A Defensoria Pública da União, em parceria com a Divisão de Fiscalização para Erradicação do Trabalho Escravo (DETRAE), do Ministério da Economia, o Ministério Público do Trabalho, a Polícia Federal, a Polícia Rodoviária Federal e o Ministério Público Federal, executa ações, por meio do Grupo Especial de Fiscalização Móvel, objetivando realizar o resgate de vítimas de trabalho análogo ao de escravo, com posterior adoção de medidas necessárias ao acolhimento e efetivação dos direitos violados. 

A partir de denúncias previamente triadas pelos órgãos de fiscalização trabalhista, são realizadas incursões nos locais objeto das denúnciasobjetivando suspender práticas trabalhistas abusivas e eventuais situações de submissão à condição análoga à de escravidão, resguardando-se as trabalhadoras e os trabalhadores que estejam nesta situação. 

Por vezes, a equipe do Grupo Especial de Fiscalização Móvel depara-se com situações de trabalho forçado, jornada exaustiva, condições degradantes de trabalho, servidão por dívida, cerceamento de transporte e vigilância ostensiva com o fim de reter o trabalhador ou trabalhadora no local de trabalho.  

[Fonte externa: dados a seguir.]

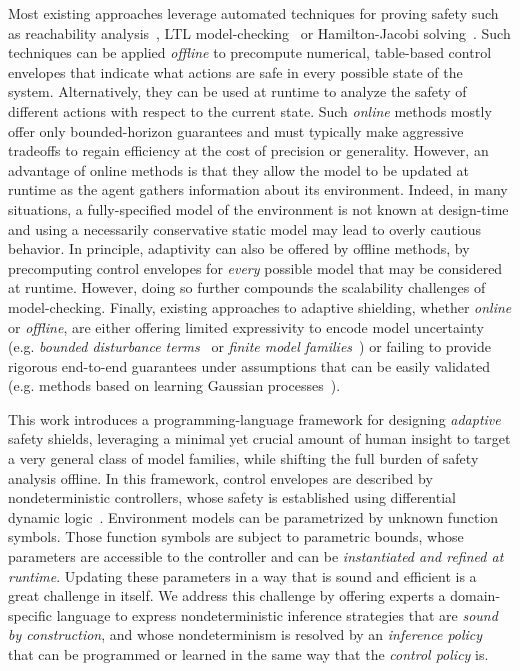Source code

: \documentclass[acmsmall,screen,nonacm]{acmart}
\begin{document}
Most existing approaches leverage automated techniques for proving safety such as reachability analysis~\cite{DBLP:conf/icra/ThummA22,DBLP:conf/cdc/KollerBT018}, LTL model-checking~\cite{DBLP:conf/aaai/AlshiekhBEKNT18,DBLP:conf/isola/KonighoferL0B20} or Hamilton-Jacobi solving~\cite{DBLP:journals/tac/FisacAZKGT19}. Such techniques can be applied \emph{offline} to precompute numerical, table-based control envelopes that indicate what actions are safe in every possible state of the system. Alternatively, they can be used at runtime to analyze the safety of different actions with respect to the current state. Such \emph{online} methods mostly offer only bounded-horizon guarantees and must typically make aggressive tradeoffs to regain efficiency at the cost of precision or generality. However, an advantage of online methods is that they allow the model to be updated at runtime as the agent gathers information about its environment. Indeed, in many situations, a fully-specified model of the environment is not known at design-time and using a necessarily conservative static model may lead to overly cautious behavior. In principle, adaptivity can also be offered by offline methods, by precomputing control envelopes for \emph{every} possible model that may be considered at runtime. However, doing so further compounds the scalability challenges of model-checking. Finally, existing approaches to adaptive shielding, whether \emph{online} or \emph{offline}, are either offering limited expressivity to encode model uncertainty (e.g. \emph{bounded disturbance terms}~\cite{althoff2014online} or \emph{finite model families}~\cite{DBLP:conf/tacas/FultonP19}) or failing to provide rigorous end-to-end guarantees under assumptions that can be easily validated (e.g. methods based on learning Gaussian processes~\cite{DBLP:conf/aaai/ChengOMB19,DBLP:conf/eucc/BerkenkampS15,DBLP:conf/nips/BerkenkampTS017,DBLP:journals/tac/FisacAZKGT19}).

This work introduces a programming-language framework for designing \emph{adaptive} safety shields, leveraging a minimal yet crucial amount of human insight to target a very general class of model families, while shifting the full burden of safety analysis offline. In this framework, control envelopes are described by nondeterministic controllers, whose safety is established using differential dynamic logic~\cite{DBLP:journals/jar/Platzer08,DBLP:journals/jar/Platzer17}. Environment models can be parametrized by unknown function symbols. Those function symbols are subject to parametric bounds, whose parameters are accessible to the controller and can be \emph{instantiated and refined at runtime}. Updating these parameters in a way that is sound and efficient is a great challenge in itself. We address this challenge by offering experts a domain-specific language to express nondeterministic inference strategies that are \emph{sound by construction}, and whose nondeterminism is resolved by an \emph{inference policy} that can be programmed or learned in the same way that the \emph{control policy} is.
\end{document}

As vítimas, por sua vez, possuem os mais variados perfis: empregadas domésticas, idosos(as), adolescentes, indígenas, migrantes, dentre outros. 

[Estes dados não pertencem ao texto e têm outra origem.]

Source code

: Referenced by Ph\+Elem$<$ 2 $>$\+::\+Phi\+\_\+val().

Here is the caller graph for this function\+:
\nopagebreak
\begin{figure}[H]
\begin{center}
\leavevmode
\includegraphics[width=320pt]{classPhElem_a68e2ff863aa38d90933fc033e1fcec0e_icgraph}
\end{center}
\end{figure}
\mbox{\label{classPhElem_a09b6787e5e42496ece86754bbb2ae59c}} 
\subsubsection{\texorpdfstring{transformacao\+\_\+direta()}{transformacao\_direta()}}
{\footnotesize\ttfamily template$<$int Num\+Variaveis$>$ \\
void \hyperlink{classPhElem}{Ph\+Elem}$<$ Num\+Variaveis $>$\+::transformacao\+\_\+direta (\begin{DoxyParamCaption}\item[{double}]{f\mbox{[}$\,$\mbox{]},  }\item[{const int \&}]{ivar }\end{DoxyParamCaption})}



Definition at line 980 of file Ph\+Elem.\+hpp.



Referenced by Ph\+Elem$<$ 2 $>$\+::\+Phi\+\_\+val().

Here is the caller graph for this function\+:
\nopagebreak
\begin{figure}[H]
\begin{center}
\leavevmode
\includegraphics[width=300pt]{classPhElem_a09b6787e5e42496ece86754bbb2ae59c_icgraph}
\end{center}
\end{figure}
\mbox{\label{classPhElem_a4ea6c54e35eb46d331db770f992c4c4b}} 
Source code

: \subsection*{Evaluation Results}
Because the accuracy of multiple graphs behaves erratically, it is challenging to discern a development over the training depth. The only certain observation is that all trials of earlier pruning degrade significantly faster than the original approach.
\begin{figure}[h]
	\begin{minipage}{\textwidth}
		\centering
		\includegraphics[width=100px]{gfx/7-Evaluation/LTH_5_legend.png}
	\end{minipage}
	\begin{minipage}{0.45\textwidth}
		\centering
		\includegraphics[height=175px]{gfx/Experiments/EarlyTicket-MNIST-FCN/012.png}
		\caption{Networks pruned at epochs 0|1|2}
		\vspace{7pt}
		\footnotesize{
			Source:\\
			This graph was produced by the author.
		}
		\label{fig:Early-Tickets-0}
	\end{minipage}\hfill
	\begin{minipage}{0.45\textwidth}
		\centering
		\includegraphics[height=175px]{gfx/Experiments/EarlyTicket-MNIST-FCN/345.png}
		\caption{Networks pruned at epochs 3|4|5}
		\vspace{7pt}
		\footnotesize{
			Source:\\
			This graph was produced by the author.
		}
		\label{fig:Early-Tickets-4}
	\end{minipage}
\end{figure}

A Defensoria Pública da União atua prestando orientação jurídica quanto aos direitos trabalhistas e demais direitos dos trabalhadores e trabalhadoras resgatados(as), a exemplo de questões relacionadas à regularização migratória, bem como adotando as medidas cabíveis para resguardar estes direitos, como a formalização de Termo de Ajustamento de Conduta (TAC) com  empregadores para pagamento das verbas trabalhistas e indenização por danos morais; ajuizamento de Ação Civil Pública (ACP) na Justiça do Trabalho, objetivando resguardar estes direitos, encaminhamento aos órgãos competentes para regularização documental, dentre outras medidas.